Will this be a correct way in using the Davis Putnam Procedure in Propositional Logic? I can't really find much information about this topic, so it is difficult to know if I'm doing this right. Any feedback will be much appreciated. Thanks! 
(¬P → Q) ∧ ((Q ∧ R) → S) ∧ ¬(¬(P → R)) ⊨ S 
Convert to CNF: 
(P v Q) ∧ (¬ (Q ∧ R) v S) ∧  (¬P v ¬R)
(P v Q) ∧ (¬Q v ¬R v S) ∧  (¬P v R)
Negation of Conclusion: ¬S
Convert F to clause form:
F = (P v Q) ∧ (¬Q v ¬R v S) ∧  (¬P v R) ∧ ¬S
≡ {{P, Q}, {¬Q, ¬R, S},  {¬P, R}, {¬S}}
Proof by David-Putnam procedure:
Set of Literals of F = {P, Q, R, S}
By P: New clauses using Resolution on P: {R}
      F = {{P, Q}, {¬Q, ¬R, S},  {¬P, R}, {¬S}, {R}}

      Discard all clauses with P or ¬P in them.

      F = {{¬Q, ¬R, S}, {¬S}, {R}}

By Q: New clauses using Resolution on Q: {¬R v S}
      F = {{P, Q}, {¬Q, ¬R, S},  {¬P, R}, {¬S}, {R}, {¬R v S}}

      Discard all clauses with Q or ¬Q in them.

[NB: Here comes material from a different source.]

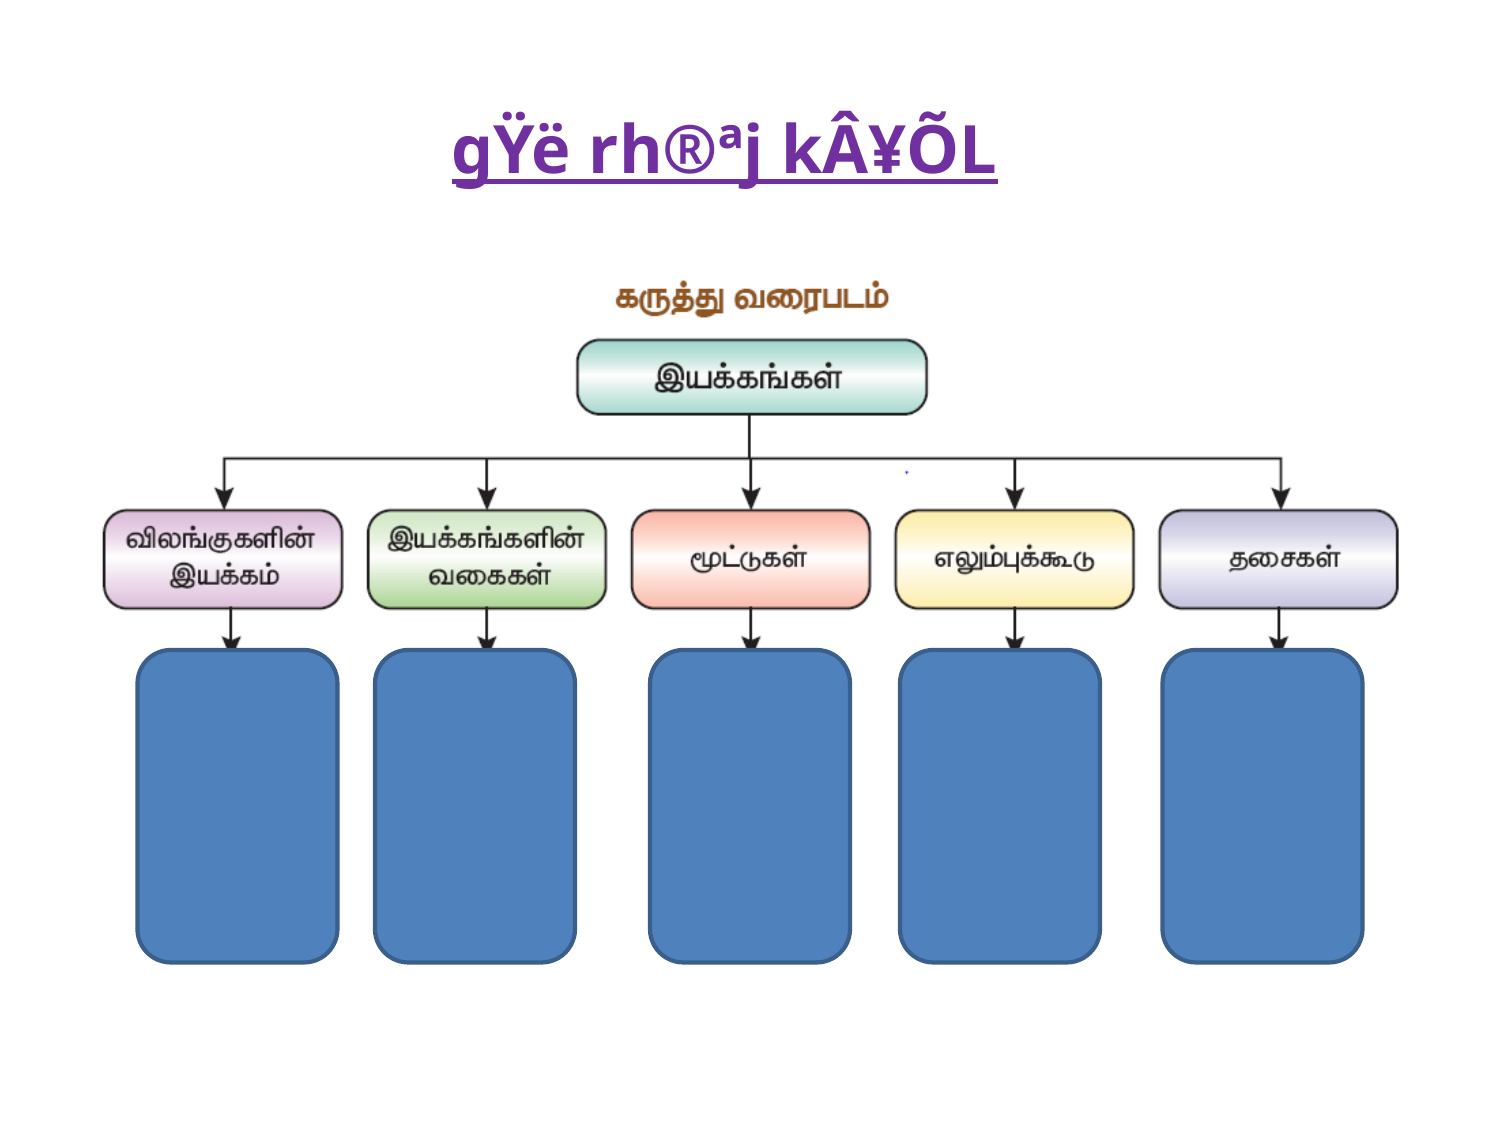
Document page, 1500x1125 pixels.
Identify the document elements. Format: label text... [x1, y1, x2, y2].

      F = {{¬P, R}, {¬S}, {R}, {¬R v S}}

By R: New clauses using Resolution on R: {S}
      F = {{¬P, R}, {¬S}, {R}, {¬R v S}, {S}}

      Discard all clauses with R or ¬R in them.

      F = {{¬S}, {S}}

By S: New clauses using Resolution on S: { }
      F = {{¬S}, {S}, { }}

      Discard all clauses with S or ¬S in them.

      F = { }

Are output is the empty clause, so F is unsatisfiable, therefore the Claim is true
 A: See :


*

*Mordechai Ben-Ari, Mathematical Logic for Computer Science, Springer (3rd ed 2012), Ch.6.2 Davis-Putnam Algorithm, page 115:



Input: A formula $F$ in clausal form.
Output: Report that $F$ is satisfiable or unsatisfiable.
Perform the following rules repeatedly, but the third rule is used only if the first two do not apply:

Unit-literal rule: If there is a unit clause $\{ l \}$, delete all clauses containing $l$ and delete all occurrences of $l^c$ from all other clauses.
Pure-literal rule: If there is a pure literal $l$ [i.e. a literal $l$ that appears in at least one clause of $S$, but its complement $l^c$ does not appear in any clause of $S$], delete all clauses containing $l$.
Eliminate a variable by resolution: Choose an atom $p$ and perform all possible resolutions on clauses that clash on $p$ and $\lnot p$. Add these resolvents to the set of clauses and then delete all clauses containing $p$ or $\lnot p$.

Terminate the algorithm under the following conditions:

If empty clause $\square$ (or: $\{ \}$) is produced, report that the formula is unsatisfiable.
If no more rules are applicable, report that the formula is satisfiable.



We have to apply it to the set $F_0$ of clauses:

$F_0 = \{ \{ P, Q \}, \{ ¬Q, ¬R, S \}, \{ ¬P, R \}, \{¬S \} \}$.

1) Apply Unit-literal rule : delete $\{¬S \}$ and delete all occurences of $S$.
Result: $F_1 = \{ \{ P, Q \}, \{ ¬Q, ¬R, \}, \{ ¬P, R \} \}$.
2) Apply Resolution with $P$. Result: $F_2 = \{ \{ Q, R \}, \{ ¬Q, ¬R, \} \}$.
3) Apply Resolution with $Q$. Result: $F_3 = \{ \{ R, ¬R \} \}$.
No more rules are applicable, and thus the formula $F$ is satisfiable, i.e.:


$(¬P → Q) ∧ ((Q ∧ R) → S) ∧ ¬(¬(P → R)) \nvDash S$.


Check: with a valuation $v$ such that $v(S)=v(Q)=$ f and $v(P)=v(R)=$ t, the premise is t and the conlcusion is f.